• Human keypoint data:
+ + + + +
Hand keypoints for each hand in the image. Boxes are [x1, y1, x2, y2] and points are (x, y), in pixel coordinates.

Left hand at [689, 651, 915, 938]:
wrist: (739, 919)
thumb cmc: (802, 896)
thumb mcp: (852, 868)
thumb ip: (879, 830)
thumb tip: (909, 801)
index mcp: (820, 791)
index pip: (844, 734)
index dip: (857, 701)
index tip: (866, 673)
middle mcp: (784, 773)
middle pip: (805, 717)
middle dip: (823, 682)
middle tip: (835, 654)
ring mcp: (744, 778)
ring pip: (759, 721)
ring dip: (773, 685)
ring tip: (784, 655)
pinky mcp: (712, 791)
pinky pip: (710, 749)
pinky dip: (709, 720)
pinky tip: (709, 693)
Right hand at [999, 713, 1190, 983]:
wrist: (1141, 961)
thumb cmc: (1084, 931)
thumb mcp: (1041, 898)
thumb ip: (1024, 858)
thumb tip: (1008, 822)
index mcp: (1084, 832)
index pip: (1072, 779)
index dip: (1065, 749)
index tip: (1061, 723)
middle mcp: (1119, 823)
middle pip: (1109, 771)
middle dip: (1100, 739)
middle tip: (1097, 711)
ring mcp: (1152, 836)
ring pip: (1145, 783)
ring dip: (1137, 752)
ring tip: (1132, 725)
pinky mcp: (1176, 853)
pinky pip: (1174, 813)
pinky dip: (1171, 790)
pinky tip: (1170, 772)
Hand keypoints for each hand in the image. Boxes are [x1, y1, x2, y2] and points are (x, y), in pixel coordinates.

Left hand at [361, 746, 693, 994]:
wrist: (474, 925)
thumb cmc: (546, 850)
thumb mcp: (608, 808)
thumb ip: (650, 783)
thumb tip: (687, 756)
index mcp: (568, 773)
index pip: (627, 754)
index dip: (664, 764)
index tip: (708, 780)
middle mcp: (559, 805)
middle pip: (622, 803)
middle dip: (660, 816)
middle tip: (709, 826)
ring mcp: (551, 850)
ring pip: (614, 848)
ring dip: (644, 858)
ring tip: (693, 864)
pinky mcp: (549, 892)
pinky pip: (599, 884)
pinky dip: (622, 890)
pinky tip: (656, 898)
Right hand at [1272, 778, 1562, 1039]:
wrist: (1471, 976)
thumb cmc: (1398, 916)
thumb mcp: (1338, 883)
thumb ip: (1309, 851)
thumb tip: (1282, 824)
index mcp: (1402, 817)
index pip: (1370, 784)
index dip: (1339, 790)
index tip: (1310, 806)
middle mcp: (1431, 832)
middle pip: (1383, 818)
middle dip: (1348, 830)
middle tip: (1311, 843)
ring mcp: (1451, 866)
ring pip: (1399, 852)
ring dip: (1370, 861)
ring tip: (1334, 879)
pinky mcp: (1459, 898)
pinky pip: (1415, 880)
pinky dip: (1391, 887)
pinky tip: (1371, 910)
+ + + + +
Transcribe every line above, character for character.

Hand keypoints for each hand in the image. Boxes are [x1, y1, x2, y2] and points are (x, y), in pixel coordinates.

Left hand at [689, 651, 915, 938]:
wrist: (739, 919)
thumb cmc: (802, 896)
thumb mcp: (852, 868)
thumb ip: (879, 830)
thumb tip: (909, 801)
index mcp: (820, 791)
index pip: (844, 734)
index dip: (857, 701)
index tip: (866, 673)
middle mcp: (784, 773)
middle pip: (805, 717)
middle dip: (823, 682)
middle tip: (835, 654)
ring mcp: (744, 778)
ring pip: (759, 721)
ring dip: (773, 685)
ring tip: (784, 655)
pinky mcp: (712, 791)
pinky pip: (710, 749)
pinky dip: (709, 720)
pinky tip: (709, 693)
Right hand at [999, 713, 1190, 983]:
wrist: (1141, 961)
thumb cmc: (1084, 931)
thumb mcp: (1041, 898)
thumb ip: (1024, 858)
thumb tip: (1008, 822)
index mcp: (1084, 832)
index pip: (1072, 779)
index dip: (1065, 749)
index tip: (1061, 723)
middle mcp: (1119, 823)
middle pip: (1109, 771)
middle dip: (1100, 739)
middle tip: (1097, 711)
ring mcp: (1152, 836)
ring pip: (1145, 783)
ring dip: (1137, 752)
ring tip: (1132, 725)
pinky mcp: (1176, 853)
pinky pip: (1174, 813)
pinky dip: (1171, 790)
pinky tip: (1170, 772)
Hand keypoints for each hand in the image. Boxes are [x1, y1, x2, y2] and points are (x, y), in pixel coordinates.

Left hand at [361, 746, 693, 994]:
wrist: (474, 925)
thumb cmc: (546, 850)
thumb mcp: (608, 808)
thumb ip: (650, 783)
thumb tip: (687, 756)
index mcp: (568, 773)
index pip: (627, 754)
index dip: (664, 764)
index tip: (708, 780)
middle mcp: (559, 805)
middle pip: (622, 803)
middle dip: (660, 816)
middle tip: (709, 826)
ring mcp: (551, 850)
ring pip: (614, 848)
ring dip: (644, 858)
ring tip: (693, 864)
pinky mcp: (549, 892)
pinky pip: (599, 884)
pinky dip: (622, 890)
pinky tip: (656, 898)
Right hand at [1272, 778, 1562, 1039]:
wrist: (1471, 976)
thumb cmc: (1398, 916)
thumb mcp: (1338, 883)
thumb ip: (1309, 851)
thumb tip: (1282, 824)
index mcp: (1402, 817)
index pip: (1370, 784)
index dip: (1339, 790)
index tip: (1310, 806)
middle mcp: (1431, 832)
middle pip: (1383, 818)
middle dip: (1348, 830)
middle tip: (1311, 843)
ring mcp: (1451, 866)
ring pip: (1399, 852)
ring dip: (1370, 861)
ring tip: (1334, 879)
pinky mcp: (1459, 898)
pinky pip: (1415, 880)
pinky dip: (1391, 887)
pinky tip: (1371, 910)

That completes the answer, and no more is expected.